* **PROBLEM TO WORK ON**
Express the lines from the one containing "What value does" up to and including the one containing "At which label is the value closest to 30659?" as a JSON list of strings, one string per line, with blank lines omitted.

* **STORED DATA**
● ● ●

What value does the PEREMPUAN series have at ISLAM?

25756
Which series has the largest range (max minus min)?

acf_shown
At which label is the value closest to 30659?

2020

● ● ●

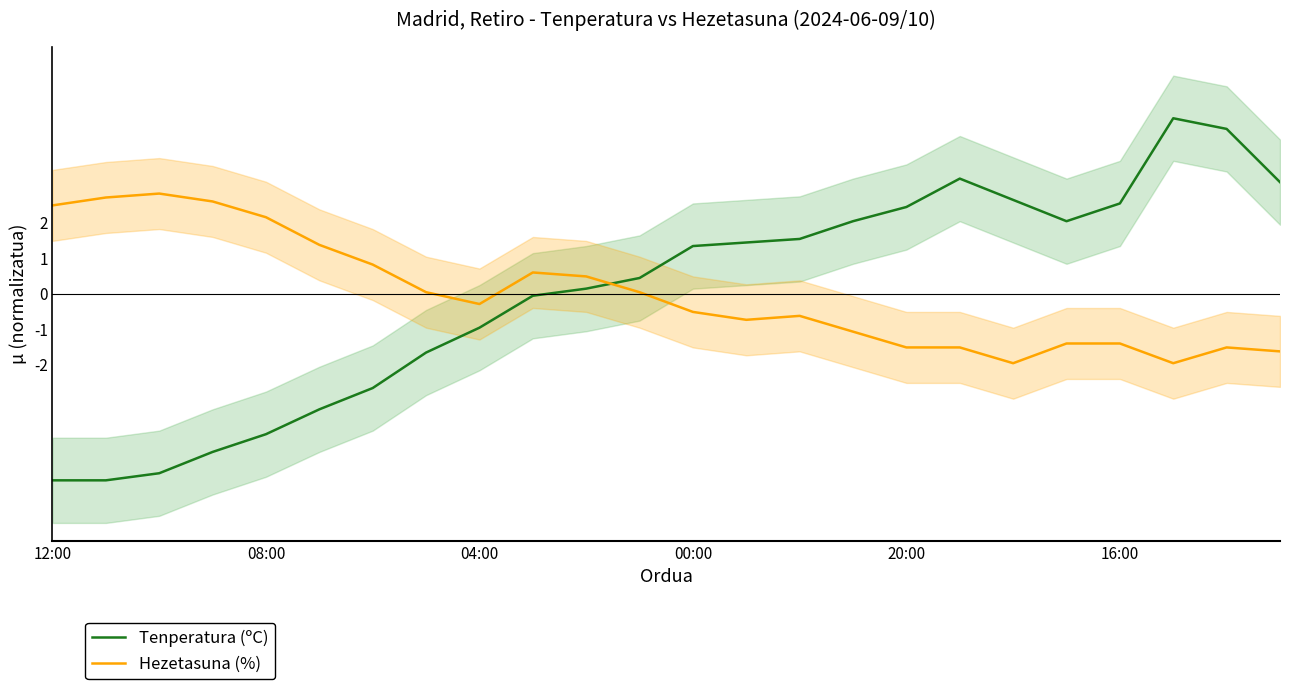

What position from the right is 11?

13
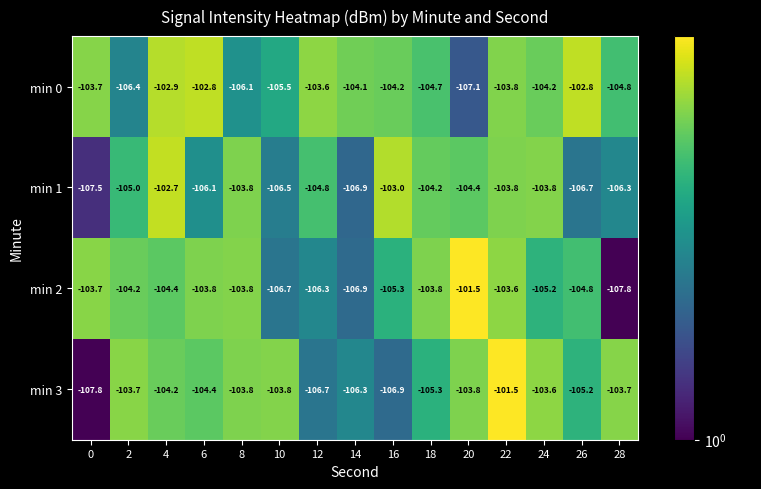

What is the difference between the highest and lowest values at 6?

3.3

● ● ●

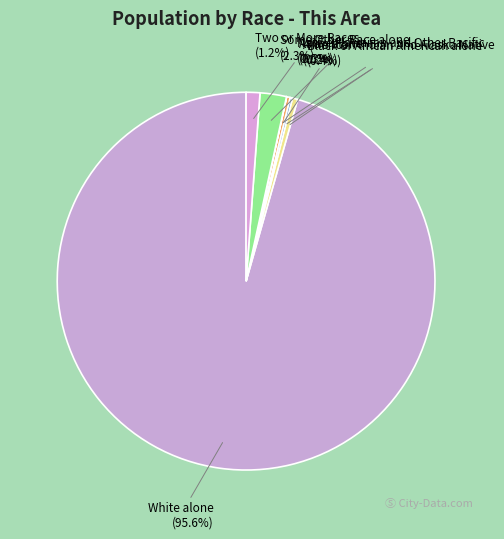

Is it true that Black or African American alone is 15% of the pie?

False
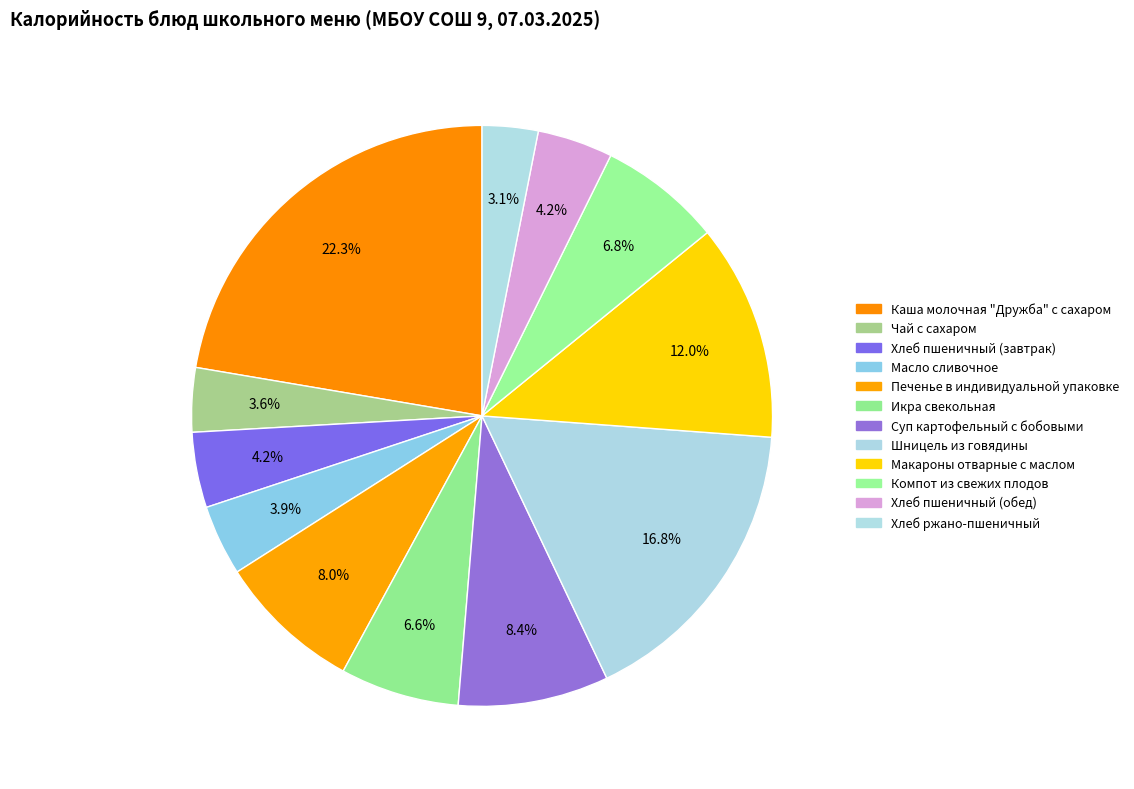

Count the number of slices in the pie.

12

● ● ●

* **EXERCISE SOLUTION**
[
  "What value does the PEREMPUAN series have at ISLAM?",
  "25756",
  "Which series has the largest range (max minus min)?",
  "acf_shown",
  "At which label is the value closest to 30659?"
]